Here's an example to illustrate what I mean. Suppose your annual fixed costs are $1 billion. Suppose your marginal costs are $50 million per launch for hardware and $50 million per launch for non-hardware. Suppose you are doing 10 launches a year and your vehicle has no re-use. Then your fixed costs are amortized over 10 launches and it comes to $100 million in fixed costs per launch. So total cost per launch is $200 million including fixed costs. k is .25 ($50 million out of $200 million) if you consider fixed costs as part of your k.Now suppose re-use costs you a 50% payload hit. Then in the re-use case you need to do 20 launches. Now, your $1 billion in fixed costs is $50 million per flight. Now your k becomes .33 ($50 million out of $150 million) for the re-use case if you consider fixed costs as part of your k.But the model assumes one k is applicable for both the re-use and non-reuse case. That's not true here.The fundamental problem is that fixed costs are divided by a different number of flights in the re-use and non-reuse case.If you include fixed costs in your k, you're essentially treating them as marginal costs, because the model uses k in calculating the costs for the extra flights you have to fly to make up for the lower payload per flight because of re-use. In this example, k can only be the same if fixed costs are $2 billion for the re-use case and $1 billion for the non-reuse case.These problems go away if you remove the fixed costs from k.

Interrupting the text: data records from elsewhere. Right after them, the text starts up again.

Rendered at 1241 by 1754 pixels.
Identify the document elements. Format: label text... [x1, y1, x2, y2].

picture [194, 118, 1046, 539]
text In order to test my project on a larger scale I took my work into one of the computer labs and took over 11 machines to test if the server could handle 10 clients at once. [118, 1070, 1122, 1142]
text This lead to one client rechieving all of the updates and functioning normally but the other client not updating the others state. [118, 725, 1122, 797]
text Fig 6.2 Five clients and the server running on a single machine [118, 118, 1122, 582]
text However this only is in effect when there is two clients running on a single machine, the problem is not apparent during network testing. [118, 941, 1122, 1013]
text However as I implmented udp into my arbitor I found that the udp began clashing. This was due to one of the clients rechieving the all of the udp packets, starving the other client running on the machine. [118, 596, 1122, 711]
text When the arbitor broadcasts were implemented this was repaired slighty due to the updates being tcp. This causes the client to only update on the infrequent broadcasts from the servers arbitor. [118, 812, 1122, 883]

You need to be comparing $/kg to GTO not actual launch cost for fair comparison. F9R will be approx $11,000/kg ie <4t at $45m.F9E will be $11,000/kg ie 6t at $65m Vulcan ACES version will be approx $11,000/kg ie 8t at $90m (Dimitry's estimate for core without SRB).

I see what you're saying there and you're right. Is there an easy way to modify the spreadsheet to do that?

and would it matter anyway?

Quote from: Rocket Surgeon on 04/28/2015 06:15 amI see what you're saying there and you're right. Is there an easy way to modify the spreadsheet to do that?The spreadsheet is fine as long as k doesn't include fixed costs. Leave out all fixed costs and it works fine.Quote from: Rocket Surgeon on 04/28/2015 06:15 amand would it matter anyway?Yes, it matters. It's the difference between a 0.4 and a 0.7 for k, and we saw in the discussion above what a drastic difference there is between a 0.4 and 0.7 k for the SpaceX case plugged into the model.The conclusion that partial reuse as proposed for Vulcan makes more economic sense than full first-stage re-use changes if you exclude the fixed costs from k.

The question this is used to ask is whether or not the Vulcan should boost back or use the modular recovery and the conclusion is that the Vulcan should use modular recovery as it pays back quicker, .... problem is in reality, the Falcon 9 is already a very different beast. Unless they have a much more in depth analysis than this spreadsheet (I sure hope they do) then the mistake is comparing apples-to-apples, we really have apples-to-oranges.